No LLM was called. Zero gemini-3 / openrouter tokens were spent. The bridge runner is pure-Python, seeded, and runs in <1s.
Only three archetypes. Real Toolmaker heterogeneity is likely continuous. The next bridge should sample archetype parameters per agent.

Go / No-Go¶

GO on a narrow follow-on. The spike cleanly shows that:

The Toolmaker→Critic loop maps onto ProxyComputer + SoftMetrics without new event types or new domain entities — the existing EventLog schema suffices.
The calibration question is well-posed and answerable with ≈180 proposals and one plot.
Adverse-selection vs separating is a single-sign metric (quality_gap) — easy to summarise, easy to compare to DAG/A-Evolve results.

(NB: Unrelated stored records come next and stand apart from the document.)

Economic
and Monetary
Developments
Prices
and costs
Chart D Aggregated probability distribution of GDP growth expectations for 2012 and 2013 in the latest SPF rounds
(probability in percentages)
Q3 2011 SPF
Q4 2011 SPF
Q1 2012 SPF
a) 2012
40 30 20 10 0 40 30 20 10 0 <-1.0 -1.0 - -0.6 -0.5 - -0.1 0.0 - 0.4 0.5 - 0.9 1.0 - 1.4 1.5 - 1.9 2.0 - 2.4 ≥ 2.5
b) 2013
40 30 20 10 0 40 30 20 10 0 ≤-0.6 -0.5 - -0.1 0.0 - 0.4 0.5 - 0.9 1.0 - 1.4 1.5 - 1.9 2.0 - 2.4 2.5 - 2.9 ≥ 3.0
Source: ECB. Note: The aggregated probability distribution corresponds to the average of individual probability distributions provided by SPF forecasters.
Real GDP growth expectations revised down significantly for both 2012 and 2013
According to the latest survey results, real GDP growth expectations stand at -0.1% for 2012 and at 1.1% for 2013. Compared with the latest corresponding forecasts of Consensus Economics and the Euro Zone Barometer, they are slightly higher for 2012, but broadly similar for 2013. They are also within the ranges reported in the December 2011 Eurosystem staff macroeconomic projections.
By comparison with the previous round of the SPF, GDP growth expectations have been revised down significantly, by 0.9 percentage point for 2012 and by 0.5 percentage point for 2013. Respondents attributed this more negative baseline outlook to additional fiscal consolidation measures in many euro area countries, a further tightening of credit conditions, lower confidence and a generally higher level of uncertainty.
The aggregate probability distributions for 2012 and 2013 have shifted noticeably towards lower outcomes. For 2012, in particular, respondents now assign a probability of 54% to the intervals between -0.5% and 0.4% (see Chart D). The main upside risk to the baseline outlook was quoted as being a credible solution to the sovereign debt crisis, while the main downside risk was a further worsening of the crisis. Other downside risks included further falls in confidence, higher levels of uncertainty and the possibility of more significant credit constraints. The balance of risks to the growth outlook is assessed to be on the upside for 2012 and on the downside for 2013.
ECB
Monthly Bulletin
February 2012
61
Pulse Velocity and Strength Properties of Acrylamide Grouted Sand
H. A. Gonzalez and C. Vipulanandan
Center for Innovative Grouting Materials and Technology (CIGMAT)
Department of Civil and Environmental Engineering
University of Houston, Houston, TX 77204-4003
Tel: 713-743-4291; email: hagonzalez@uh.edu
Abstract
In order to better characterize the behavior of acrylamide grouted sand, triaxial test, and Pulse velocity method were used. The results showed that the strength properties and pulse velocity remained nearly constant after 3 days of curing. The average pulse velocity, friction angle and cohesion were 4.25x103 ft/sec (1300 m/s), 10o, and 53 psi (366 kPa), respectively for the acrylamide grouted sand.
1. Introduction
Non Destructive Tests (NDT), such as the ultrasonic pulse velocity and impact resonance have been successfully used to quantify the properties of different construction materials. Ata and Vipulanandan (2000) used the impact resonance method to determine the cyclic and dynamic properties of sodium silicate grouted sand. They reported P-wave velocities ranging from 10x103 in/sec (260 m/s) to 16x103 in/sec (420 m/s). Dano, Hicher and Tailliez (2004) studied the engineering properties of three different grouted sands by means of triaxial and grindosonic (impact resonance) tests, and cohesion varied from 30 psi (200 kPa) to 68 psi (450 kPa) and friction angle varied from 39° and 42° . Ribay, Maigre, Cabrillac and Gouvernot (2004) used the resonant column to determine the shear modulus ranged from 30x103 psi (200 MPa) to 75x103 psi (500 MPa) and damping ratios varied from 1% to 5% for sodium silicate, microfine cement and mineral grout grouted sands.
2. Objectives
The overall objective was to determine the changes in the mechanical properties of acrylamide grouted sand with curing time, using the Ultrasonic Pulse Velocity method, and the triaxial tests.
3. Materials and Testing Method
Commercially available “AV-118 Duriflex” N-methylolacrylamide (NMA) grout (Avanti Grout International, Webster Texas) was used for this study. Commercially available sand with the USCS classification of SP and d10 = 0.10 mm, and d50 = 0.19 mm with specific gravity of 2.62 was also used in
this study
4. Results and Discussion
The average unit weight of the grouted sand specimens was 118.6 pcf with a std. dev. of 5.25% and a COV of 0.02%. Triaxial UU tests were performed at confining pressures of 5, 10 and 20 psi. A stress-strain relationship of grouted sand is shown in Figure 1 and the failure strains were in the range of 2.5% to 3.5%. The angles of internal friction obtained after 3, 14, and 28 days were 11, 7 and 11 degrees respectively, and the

Recommended next issue (do not open until board confirms):

Install labos==<pinned>, run its bundled Wet-Lab-Error-Detection demo on a fixed 10–20-task set with the real Critic in the loop, emit Toolmaker→Critic events via EventLog using exactly this spike's schema, regenerate the calibration plot from real Critic decisions, compare quality_gap and Pearson against the synthetic baseline. Stop if quality_gap flips sign; otherwise proceed to a ρ sweep.

Out of scope for this spike and the follow-on: XR / smart-glasses surface, LabOS outreach, a full BenchmarkAdapter à la swarm/bridges/aevolve/. Generalise only after the real-Critic measurement matches the synthetic one's sign.